Rajshahi Development Authority

Agency overview
- Formed: 1976; 50 years ago
- Superseding agency: Development of Rajshahi;
- Jurisdiction: Rajshahi
- Headquarters: RDA Bhaban, Rajshahi, Bangladesh
- Agency executive: Md. Abul Kalam Azad, Chairman;
- Parent agency: Ministry of Housing and Public Works
- Website: rdarajshahi.gov.bd

= Rajshahi Development Authority =

Planning Agency Of Rajshahi

Rajshahi Development Authority (রাজশাহী উন্নয়ন কর্তৃপক্ষ; abbreviated as RDA) is a Bangladesh government urban planning authority responsible for the planned development, regulation, and management of Rajshahi, Bangladesh. Established in 1992 by the Government of Bangladesh, the authority is responsible for preparing and implementing the city's master plans, regulating urban development activities, and guiding the expansion of the Rajshahi metropolitan area. It operates under the Ministry of Housing and Public Works.

==History==
Established in 1825, Rajshahi became a town in 1876. In 1876 Rajshahi Pourashava was established and it was upgraded as Rajshahi City Corporation in 1987. With the demand of time, a medical college, engineering and other universities, Radio Centre, airport and many other important establishment were founded in the city.

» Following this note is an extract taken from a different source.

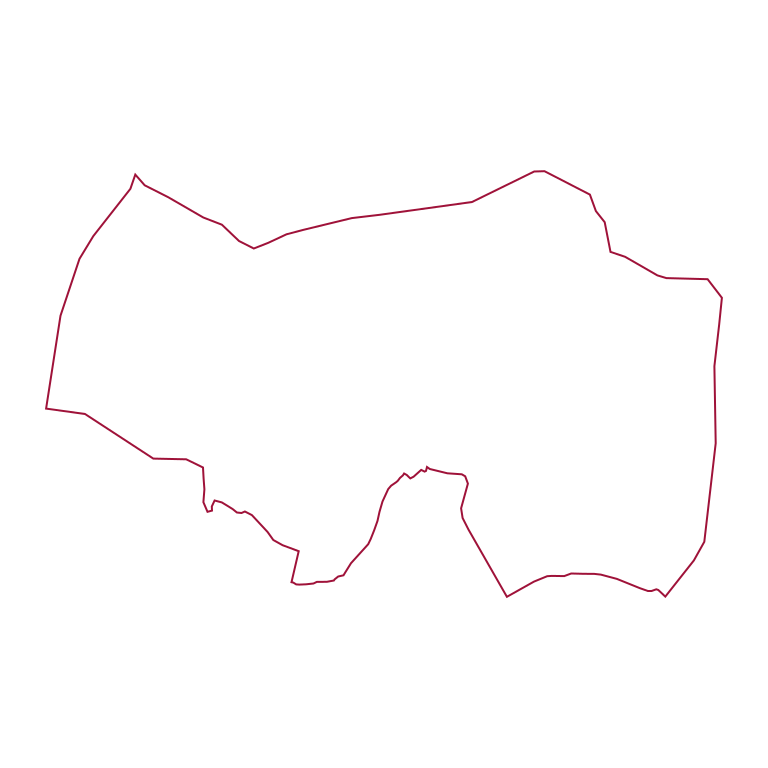 Enugu North, Enugu, Nigeria (Natural Earth projection)
{"feature_id": "59680162B72641942292242", "entity_name": "Enugu North", "entity_type": "district", "adm_level": 2, "iso_a3": "NGA", "parent_name": "Nigeria", "parent_adm1": "Enugu", "projection": "natural_earth1", "projection_center": [7.486, 6.446], "detail": "fine", "context": "isolated", "style": "outline", "palette": "rose", "viewbox_px": 768, "rotation_deg": 0, "n_neighbors": 0, "source": "geoboundaries", "source_scale": "gbopen_adm2", "svg_char_len": 1526}
<svg xmlns="http://www.w3.org/2000/svg" viewBox="0 0 768 768"><path d="M719.2,324.3L721.9,297.8L707.6,279.2L666.4,278.1L657.4,275.4L625.1,256.8L610.5,251.9L604.7,222.2L595.9,211.1L589.9,194.6L544.5,171.2L534.2,171.5L472.0,202.0L379.7,214.8L351.8,218.1L303.2,229.9L286.5,234.3L268.3,242.8L253.8,248.5L239.0,241.0L221.9,224.7L203.3,217.5L168.0,197.1L144.7,185.3L135.3,174.6L130.4,188.8L93.3,236.1L79.5,258.8L60.5,315.7L46.1,408.6L85.0,414.0L153.3,458.6L186.2,459.3L203.0,467.5L203.6,478.5L204.4,489.3L203.4,502.2L207.5,511.8L212.0,510.6L211.8,506.5L214.6,500.5L221.8,502.4L227.4,505.8L232.7,509.1L236.9,512.5L241.5,513.0L244.9,511.5L251.9,515.1L267.6,532.0L273.3,540.0L282.6,545.2L298.7,551.2L291.5,582.2L293.3,582.6L296.2,584.4L299.3,584.6L306.1,584.3L313.5,583.5L316.8,581.9L326.9,581.8L333.9,580.5L334.6,579.4L338.2,576.5L343.5,575.3L345.2,572.5L351.0,563.2L368.2,544.2L370.7,539.0L374.2,530.2L377.5,520.9L379.5,511.8L382.5,501.5L388.2,489.1L391.1,485.7L396.2,482.2L397.8,480.8L400.0,477.9L402.9,475.4L404.1,473.5L406.8,475.0L408.8,477.0L410.3,478.4L413.6,476.7L421.2,469.9L424.6,471.6L426.0,470.9L427.0,467.0L429.8,469.0L447.4,473.3L461.8,474.3L465.2,476.3L467.9,483.6L466.0,490.5L461.1,508.3L462.6,518.0L468.5,529.6L506.9,596.8L534.0,581.6L547.2,576.2L551.9,575.9L564.2,576.1L571.2,573.5L583.0,573.8L594.4,573.9L600.8,574.6L616.9,578.9L639.7,588.1L647.9,591.0L651.5,591.0L656.3,589.3L658.3,590.0L665.3,596.6L693.9,560.4L704.3,541.8L715.7,443.3L714.4,366.2L719.2,324.3Z" fill="none" stroke="#9f1239" stroke-width="2"/></svg>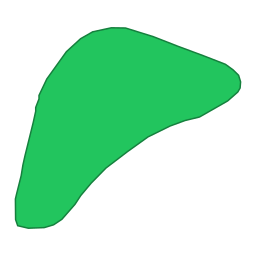 outline of Satawal, Federated States of Micronesia
{"feature_id": "79324940B29452408429398", "entity_name": "Satawal", "entity_type": "district", "adm_level": 2, "iso_a3": "FSM", "parent_name": "Federated States of Micronesia", "parent_adm1": "", "projection": "robinson", "projection_center": [147.031, 7.38], "detail": "fine", "context": "isolated", "style": "filled", "palette": "green", "viewbox_px": 256, "rotation_deg": 0, "n_neighbors": 0, "source": "geoboundaries", "source_scale": "gbopen_adm2", "svg_char_len": 606}
<svg xmlns="http://www.w3.org/2000/svg" viewBox="0 0 256 256"><path d="M106.0,168.0L127.5,151.6L148.0,136.9L170.1,126.0L185.1,120.5L199.5,117.0L227.7,100.9L237.8,92.0L240.1,88.0L240.6,81.9L238.6,75.3L233.0,69.8L225.4,64.3L203.3,55.7L177.7,46.2L153.4,36.7L125.5,28.0L111.3,27.8L92.7,31.8L80.6,38.7L66.4,51.7L55.5,66.9L46.8,79.0L39.0,95.4L39.0,98.9L35.7,107.5L35.7,111.3L33.2,122.6L25.0,155.7L22.9,165.1L21.2,175.6L16.5,194.3L15.4,199.0L15.6,219.6L17.7,225.7L28.3,228.2L44.3,227.6L53.6,224.8L61.9,219.3L75.0,204.3L80.7,195.6L91.1,183.2L106.0,168.0Z" fill="#22c55e" stroke="#15803d" stroke-width="1.5"/></svg>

As a result, in many ways importance of the city increased and the city grew in an unplanned way. Therefore, to ensure the city growth and development in a planned and sustainable way, Rajshahi Town Development Authority was established in October 1976 by Ordinance no. 78. The authority announced a Master Plan in 2015 for Rajshahi City covering the next 20 years. In 2019, Rajshahi Development Authority announced 11 development projects with a combined budget of 107 billion taka.